- Flag of Luxembourg
- IOC code: LUX
- NOC: Luxembourg Olympic and Sporting Committee
- Website: www.teamletzebuerg.lu (in French)

in Beijing, China 4–20 February 2022
- Competitors: 2 (1 man and 1 woman) in 1 sport
- Flag bearers (opening): Matthieu Osch Gwyneth ten Raa
- Flag bearer (closing): Matthieu Osch
- Medals: Gold 0 Silver 0 Bronze 0 Total 0

Winter Olympics appearances (overview)
- 1928; 1932; 1936; 1948–1984; 1988; 1992; 1994; 1998; 2002; 2006; 2010; 2014; 2018; 2022; 2026; 2030;

= Luxembourg at the 2022 Winter Olympics =

Luxembourg competed at the 2022 Winter Olympics in Beijing, China, from 4 to 20 February 2022.

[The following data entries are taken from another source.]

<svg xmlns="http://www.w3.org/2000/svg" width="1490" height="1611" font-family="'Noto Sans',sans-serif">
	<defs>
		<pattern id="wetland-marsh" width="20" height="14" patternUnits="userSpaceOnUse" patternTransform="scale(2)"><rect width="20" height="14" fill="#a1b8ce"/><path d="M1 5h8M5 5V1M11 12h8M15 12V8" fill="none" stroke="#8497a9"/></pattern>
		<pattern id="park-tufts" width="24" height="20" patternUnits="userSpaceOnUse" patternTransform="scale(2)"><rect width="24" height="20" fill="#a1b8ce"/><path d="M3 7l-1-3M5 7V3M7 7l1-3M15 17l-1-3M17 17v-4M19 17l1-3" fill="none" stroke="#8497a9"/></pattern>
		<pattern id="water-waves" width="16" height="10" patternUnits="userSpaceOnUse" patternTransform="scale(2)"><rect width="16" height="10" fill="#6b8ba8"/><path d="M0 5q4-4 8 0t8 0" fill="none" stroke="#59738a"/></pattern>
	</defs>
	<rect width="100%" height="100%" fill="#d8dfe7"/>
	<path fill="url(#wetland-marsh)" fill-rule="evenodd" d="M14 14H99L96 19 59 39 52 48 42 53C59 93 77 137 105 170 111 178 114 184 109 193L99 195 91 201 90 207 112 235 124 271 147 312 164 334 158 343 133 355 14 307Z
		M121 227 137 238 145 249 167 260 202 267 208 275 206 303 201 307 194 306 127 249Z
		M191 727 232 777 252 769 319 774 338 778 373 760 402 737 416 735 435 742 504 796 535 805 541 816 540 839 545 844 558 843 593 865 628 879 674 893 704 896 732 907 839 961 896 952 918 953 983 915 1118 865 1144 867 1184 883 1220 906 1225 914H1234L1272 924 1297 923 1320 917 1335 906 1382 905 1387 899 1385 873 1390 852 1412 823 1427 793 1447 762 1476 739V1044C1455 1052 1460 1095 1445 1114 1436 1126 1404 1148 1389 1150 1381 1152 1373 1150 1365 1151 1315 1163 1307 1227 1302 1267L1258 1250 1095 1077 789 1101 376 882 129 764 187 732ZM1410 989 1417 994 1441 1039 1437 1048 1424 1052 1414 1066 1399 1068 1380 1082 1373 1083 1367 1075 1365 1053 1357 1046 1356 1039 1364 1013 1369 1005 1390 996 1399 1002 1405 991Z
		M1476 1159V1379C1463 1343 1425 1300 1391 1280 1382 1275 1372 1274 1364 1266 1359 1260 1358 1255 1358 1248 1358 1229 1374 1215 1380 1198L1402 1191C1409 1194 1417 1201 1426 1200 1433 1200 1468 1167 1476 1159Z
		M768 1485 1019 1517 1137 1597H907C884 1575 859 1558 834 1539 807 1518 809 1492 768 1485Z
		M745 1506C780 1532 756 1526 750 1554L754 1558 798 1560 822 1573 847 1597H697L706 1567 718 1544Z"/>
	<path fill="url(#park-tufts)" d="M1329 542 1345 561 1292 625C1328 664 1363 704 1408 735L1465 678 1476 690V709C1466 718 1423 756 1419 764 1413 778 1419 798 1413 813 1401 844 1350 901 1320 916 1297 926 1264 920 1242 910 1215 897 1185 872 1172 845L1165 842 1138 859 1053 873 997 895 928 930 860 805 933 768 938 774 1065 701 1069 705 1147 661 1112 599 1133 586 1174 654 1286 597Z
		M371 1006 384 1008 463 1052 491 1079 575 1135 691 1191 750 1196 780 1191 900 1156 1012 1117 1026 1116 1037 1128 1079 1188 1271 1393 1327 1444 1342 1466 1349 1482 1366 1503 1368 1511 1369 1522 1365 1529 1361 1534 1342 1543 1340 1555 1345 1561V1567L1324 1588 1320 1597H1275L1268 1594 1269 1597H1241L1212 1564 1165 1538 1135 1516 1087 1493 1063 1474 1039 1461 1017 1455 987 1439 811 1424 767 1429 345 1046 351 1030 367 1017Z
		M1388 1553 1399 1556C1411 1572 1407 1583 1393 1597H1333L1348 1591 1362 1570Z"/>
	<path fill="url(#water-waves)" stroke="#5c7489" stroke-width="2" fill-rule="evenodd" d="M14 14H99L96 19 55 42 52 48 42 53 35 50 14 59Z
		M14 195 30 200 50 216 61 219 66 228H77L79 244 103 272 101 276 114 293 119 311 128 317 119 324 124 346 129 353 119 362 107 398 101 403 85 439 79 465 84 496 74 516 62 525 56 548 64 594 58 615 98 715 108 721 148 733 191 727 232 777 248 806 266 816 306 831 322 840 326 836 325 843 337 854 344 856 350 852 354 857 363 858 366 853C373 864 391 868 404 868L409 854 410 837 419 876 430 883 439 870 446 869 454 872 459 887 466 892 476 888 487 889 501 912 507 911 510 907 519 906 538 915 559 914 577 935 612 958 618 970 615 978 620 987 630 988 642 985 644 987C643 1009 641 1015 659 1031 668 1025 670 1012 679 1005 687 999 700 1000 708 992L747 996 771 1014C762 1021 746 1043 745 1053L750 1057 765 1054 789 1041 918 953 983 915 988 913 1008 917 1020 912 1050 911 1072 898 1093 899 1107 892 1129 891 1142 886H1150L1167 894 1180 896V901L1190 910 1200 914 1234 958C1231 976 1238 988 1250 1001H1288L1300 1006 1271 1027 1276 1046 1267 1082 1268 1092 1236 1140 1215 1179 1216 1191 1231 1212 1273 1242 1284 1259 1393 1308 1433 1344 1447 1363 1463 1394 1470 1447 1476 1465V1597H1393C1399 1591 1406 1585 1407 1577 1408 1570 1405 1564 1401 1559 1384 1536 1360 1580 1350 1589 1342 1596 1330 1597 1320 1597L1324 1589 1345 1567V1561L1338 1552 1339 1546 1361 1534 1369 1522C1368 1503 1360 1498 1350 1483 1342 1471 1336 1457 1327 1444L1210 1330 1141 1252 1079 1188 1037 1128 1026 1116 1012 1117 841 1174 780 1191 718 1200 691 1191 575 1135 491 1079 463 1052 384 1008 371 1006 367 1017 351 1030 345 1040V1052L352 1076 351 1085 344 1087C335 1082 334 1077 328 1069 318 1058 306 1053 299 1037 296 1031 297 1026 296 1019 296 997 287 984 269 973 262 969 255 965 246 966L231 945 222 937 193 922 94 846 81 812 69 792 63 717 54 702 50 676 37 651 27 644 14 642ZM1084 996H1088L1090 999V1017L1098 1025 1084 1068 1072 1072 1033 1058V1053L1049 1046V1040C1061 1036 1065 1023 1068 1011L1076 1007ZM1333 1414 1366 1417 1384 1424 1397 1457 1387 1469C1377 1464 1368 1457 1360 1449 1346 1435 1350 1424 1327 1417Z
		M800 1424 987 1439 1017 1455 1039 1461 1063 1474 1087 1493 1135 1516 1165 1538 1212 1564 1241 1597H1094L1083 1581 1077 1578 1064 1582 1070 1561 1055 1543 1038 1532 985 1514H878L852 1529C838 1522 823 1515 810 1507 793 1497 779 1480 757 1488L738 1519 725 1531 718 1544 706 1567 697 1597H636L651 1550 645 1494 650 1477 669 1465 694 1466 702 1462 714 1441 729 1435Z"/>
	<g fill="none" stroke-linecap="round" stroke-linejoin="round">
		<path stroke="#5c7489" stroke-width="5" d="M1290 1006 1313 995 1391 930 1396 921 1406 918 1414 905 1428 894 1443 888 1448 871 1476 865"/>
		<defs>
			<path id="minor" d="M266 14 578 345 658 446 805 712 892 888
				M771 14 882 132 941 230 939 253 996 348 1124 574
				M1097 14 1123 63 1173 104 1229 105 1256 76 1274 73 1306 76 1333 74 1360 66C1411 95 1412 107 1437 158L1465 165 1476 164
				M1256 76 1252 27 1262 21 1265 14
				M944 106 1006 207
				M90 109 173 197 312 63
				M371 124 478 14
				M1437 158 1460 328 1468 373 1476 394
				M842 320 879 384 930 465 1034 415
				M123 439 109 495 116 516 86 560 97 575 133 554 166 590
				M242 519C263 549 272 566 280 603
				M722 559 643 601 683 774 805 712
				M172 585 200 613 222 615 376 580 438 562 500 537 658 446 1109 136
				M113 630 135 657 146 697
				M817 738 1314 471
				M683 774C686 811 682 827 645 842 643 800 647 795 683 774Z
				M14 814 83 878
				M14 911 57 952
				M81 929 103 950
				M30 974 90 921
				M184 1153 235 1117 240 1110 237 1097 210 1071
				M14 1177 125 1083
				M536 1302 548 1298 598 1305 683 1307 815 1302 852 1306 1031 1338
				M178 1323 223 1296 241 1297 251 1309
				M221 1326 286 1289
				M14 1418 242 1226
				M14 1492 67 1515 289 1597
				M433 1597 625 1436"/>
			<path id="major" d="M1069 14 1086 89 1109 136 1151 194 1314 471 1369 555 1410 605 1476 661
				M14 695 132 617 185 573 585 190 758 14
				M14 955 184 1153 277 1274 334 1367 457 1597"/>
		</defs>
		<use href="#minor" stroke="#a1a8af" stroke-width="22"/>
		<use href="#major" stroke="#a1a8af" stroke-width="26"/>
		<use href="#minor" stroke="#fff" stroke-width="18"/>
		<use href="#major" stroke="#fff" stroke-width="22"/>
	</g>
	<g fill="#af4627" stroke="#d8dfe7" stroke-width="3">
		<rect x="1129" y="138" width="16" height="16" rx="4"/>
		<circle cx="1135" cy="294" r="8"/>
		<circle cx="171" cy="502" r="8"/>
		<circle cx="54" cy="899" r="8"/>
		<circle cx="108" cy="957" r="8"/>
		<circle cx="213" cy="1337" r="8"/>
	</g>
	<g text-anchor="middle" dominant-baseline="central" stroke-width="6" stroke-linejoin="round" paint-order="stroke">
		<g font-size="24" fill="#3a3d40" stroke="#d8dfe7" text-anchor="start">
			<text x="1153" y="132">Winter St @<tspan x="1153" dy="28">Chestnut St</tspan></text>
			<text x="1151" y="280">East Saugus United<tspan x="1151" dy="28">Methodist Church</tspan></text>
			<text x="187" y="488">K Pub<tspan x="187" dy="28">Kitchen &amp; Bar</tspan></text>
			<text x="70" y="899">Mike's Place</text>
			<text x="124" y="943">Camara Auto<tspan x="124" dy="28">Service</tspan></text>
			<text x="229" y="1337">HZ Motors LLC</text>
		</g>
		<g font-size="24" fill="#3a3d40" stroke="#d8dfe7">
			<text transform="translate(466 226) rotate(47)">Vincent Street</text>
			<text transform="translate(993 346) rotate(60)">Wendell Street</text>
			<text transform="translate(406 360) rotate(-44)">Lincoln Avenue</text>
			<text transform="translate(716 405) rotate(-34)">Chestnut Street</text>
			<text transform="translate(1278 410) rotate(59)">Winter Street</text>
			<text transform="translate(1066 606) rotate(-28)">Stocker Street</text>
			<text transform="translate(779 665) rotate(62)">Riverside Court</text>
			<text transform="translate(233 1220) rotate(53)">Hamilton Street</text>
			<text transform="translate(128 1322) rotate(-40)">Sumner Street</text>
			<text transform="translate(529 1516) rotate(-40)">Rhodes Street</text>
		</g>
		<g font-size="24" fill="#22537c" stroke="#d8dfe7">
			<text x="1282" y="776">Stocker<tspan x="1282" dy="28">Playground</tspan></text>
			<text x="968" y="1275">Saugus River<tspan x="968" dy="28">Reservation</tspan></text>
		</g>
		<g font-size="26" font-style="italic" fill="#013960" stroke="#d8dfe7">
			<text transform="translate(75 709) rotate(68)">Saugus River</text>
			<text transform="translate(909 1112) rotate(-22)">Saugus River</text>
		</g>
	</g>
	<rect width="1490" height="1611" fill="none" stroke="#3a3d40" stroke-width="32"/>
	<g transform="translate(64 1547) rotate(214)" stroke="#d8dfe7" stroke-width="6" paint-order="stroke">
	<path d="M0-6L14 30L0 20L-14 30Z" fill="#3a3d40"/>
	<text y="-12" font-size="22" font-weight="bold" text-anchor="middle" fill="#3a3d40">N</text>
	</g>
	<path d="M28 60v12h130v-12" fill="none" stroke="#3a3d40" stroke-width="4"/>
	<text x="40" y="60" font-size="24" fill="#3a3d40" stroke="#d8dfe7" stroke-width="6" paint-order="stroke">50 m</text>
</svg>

The Luxembourg team consisted of two athletes (one per gender) competing in alpine skiing. Matthieu Osch and Gwyneth ten Raa were the country's flagbearer during the opening ceremony. Meanwhile Osch was also the flagbearer during the closing ceremony.

==Competitors==
The following is the list of number of competitors participating at the Games per sport/discipline.

| Sport | Men | Women | Total |
|---|---|---|---|
| Alpine skiing | 1 | 1 | 2 |
| Total | 1 | 1 | 2 |

==Alpine skiing==

By meeting the basic qualification standards Luxembourg qualified one male and one female alpine skier.

| Athlete | Event | Run 1 |  | Run 2 |  | Total |  |
| Time | Rank | Time | Rank | Time | Rank |
| Matthieu Osch | Men's giant slalom | 1:10.60 | 34 | 1:15.94 | 28 | 2:26.54 | 28 |
| Men's slalom | DNF |  | Did not advance |  |  |  |
| Gwyneth ten Raa | Women's giant slalom | DNF |  | Did not advance |  |  |  |
| Women's slalom | DNF |  | Did not advance |  |  |  |

==Non-competing sport==
===Cross-country skiing===

By meeting the basic qualification standards, Luxembourg qualified one male cross-country skier, but chose not to use the quota.